Non-Invasive Prenatal Test (NIPT)
Prelims – Biology – Technical topic (low priority topic – you can ignore this one)
- All the above genetic diseases cause severe organ disorders in fetus.
- The test will screen the blood sample for chromosomal disorders that include trisomy 21 (Down’s syndrome), trisomy 18 (Edwards syndrome) and trisomy 13 (Patau syndrome).
- Many expectant mothers now access NIPT that examines foetal DNA in the mother’s blood to determine whether there is a high risk of chromosomal defects.
- Technology has now made it easier to detect disorders in the early stages of pregnancy.

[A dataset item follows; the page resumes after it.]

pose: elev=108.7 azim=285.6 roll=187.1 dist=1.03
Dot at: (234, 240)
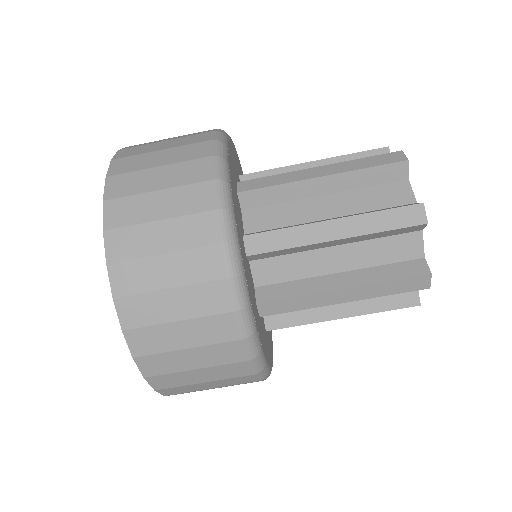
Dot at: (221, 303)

- Genetic disorders are third most common cause of mortality in newborns.
- Trisomy 21 (Down’s syndrome): Each cell in the body contains full extra copy of chromosome 21.
- Trisomy 18 (Edwards Syndrome): Each cell in the body contains full extra copy of chromosome 18.
- Trisomy 13 (Patau Syndrome): Each cell in the body contains full extra copy of chromosome 13.
More about chromosomal disorders: Chromosomal Disorders
- Prenatal test where a small amount of amniotic fluid is removed for testing from the sac surrounding the foetus.
- NIPT is only a screening test. Invasive amniocentesis (diagnostic test) is performed if NIPT is positive.
Mars rover finds buttes and mesas
Prelims – CA
- Mars rover landed four years ago on Gale Crater of Mars.
- The mesas and buttes have a relatively flat foreground.
- The buttes and mesas of Mars are capped by material that is relatively resistant to erosion, just as is the case with many similarly shaped buttes and mesas on Earth.
- A key goal is to learn how freshwater lake conditions evolved into arid conditions.